I went with #1 because it took great timing and I love the carnage







.

Joe


----------



## thePACK (Jan 3, 2003)

Atlanta Braves Baby! said:


> #2 just cuz it was a timing shot










..all great pictures..it was hard to decide.


----------



## Jimmyhf6 (Sep 13, 2003)

great fotos i chose 2 cuz its look really crazy


----------



## hughie (Sep 7, 2003)

Had to choose number 1 just for the timing of it.

Great shot.


----------



## fiveo93 (Jan 19, 2004)

#3 all the way, badazz mofo!! hate to have to clean its tank


----------



## slylie (Oct 21, 2003)

3 looks badass.. too bad about the red-eye


----------



## Piranha Guy (Oct 22, 2003)

Great pics but #2 all the way.


----------



## joefromcanada (Apr 16, 2004)

i went for #2


----------



## lemmywinks (Jan 25, 2004)

i went #2 as well


----------



## french toast (May 2, 2003)

#2


----------



## Swingstar6 (Aug 11, 2003)

Who would be stupid enough to wiggle thier toes in number 3's tank for a buck????


----------



## Kolbenschlag (Feb 3, 2003)

You did. ANd it was two dollars.


----------



## erikcooper (Feb 18, 2004)

Wow, those suck compared to some of the ones in the semis. Some people vote wierd... 1 happens all the time, 3 is a bit sorry quality of a picture, so I vote 2. Good quality, kind of cool looking.


----------



## CraigStables (Oct 5, 2003)

erikcooper said:


> Wow, those suck compared to some of the ones in the semis. Some people vote wierd










I have to agree! They arent bad photos but there were so many better ones that should of made it to the final!

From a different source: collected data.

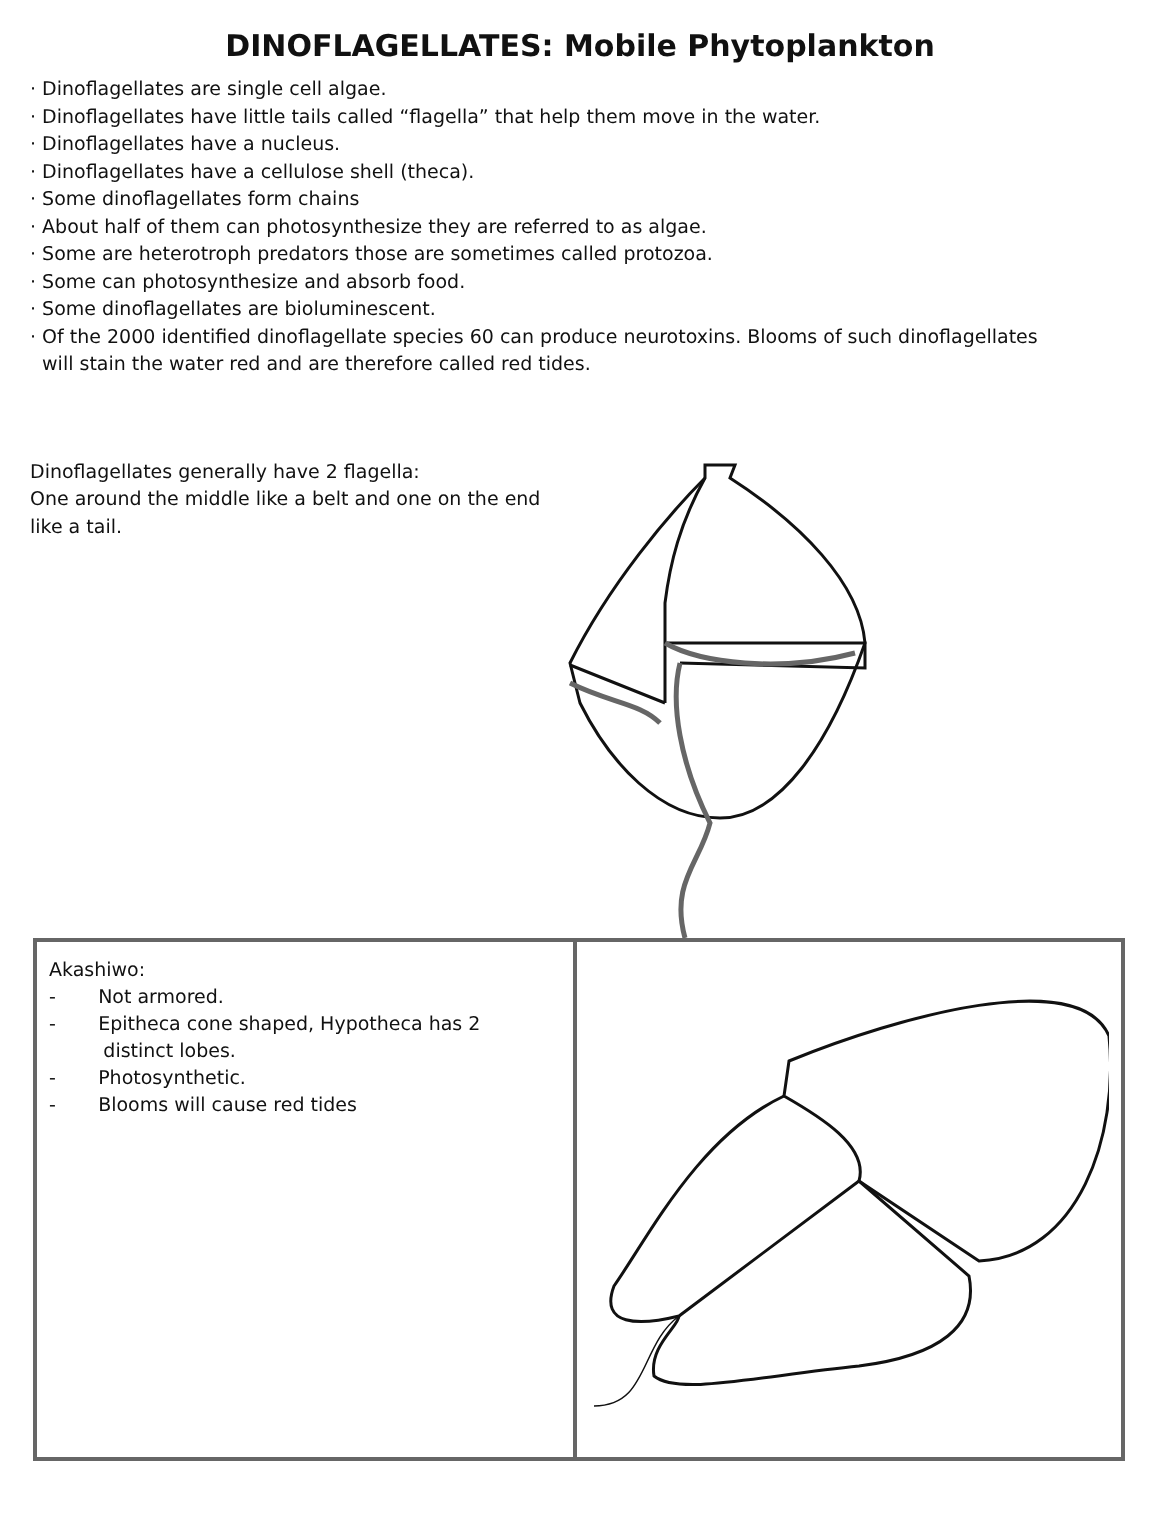DINOFLAGELLATES: Mobile Phytoplankton
· Dinoflagellates are single cell algae.
· Dinoflagellates have little tails called “flagella” that help them move in the water.
· Dinoflagellates have a nucleus.
· Dinoflagellates have a cellulose shell (theca).
· Some dinoflagellates form chains
· About half of them can photosynthesize they are referred to as algae.
· Some are heterotroph predators those are sometimes called protozoa.
· Some can photosynthesize and absorb food.
· Some dinoflagellates are bioluminescent.
· Of the 2000 identified dinoflagellate species 60 can produce neurotoxins. Blooms of such dinoflagellates
will stain the water red and are therefore called red tides.
Dinoflagellates generally have 2 flagella:
One around the middle like a belt and one on the end like a tail.
| Akashiwo: - Not armored. - Epitheca cone shaped, Hypotheca has 2 distinct lobes. - Photosynthetic. - Blooms will cause red tides | |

I voted 3 simply because it looks scary!!


----------



## BoomerSub (Jun 23, 2003)

slylie said:


> too bad about the red-eye


 I think it actually improved it.

-PK


----------



## Davo (Jan 29, 2004)

voted for 3


----------



## andymel (Oct 27, 2003)

BoomerSub said:


> slylie said:
> 
> 
> > too bad about the red-eye
> ...


 Yea. Kinda lucky shot. Turned out to be a cool effect.


----------



## Judazzz (Jan 13, 2003)

Jesus guys, instead of bitching, why not try to take better pics instead - at least these people took time to shoot pics and submit them...









Anyways, there's been plenty of time to vote, and it's pretty obvious: number 3 is the winner








Congrats!!!


----------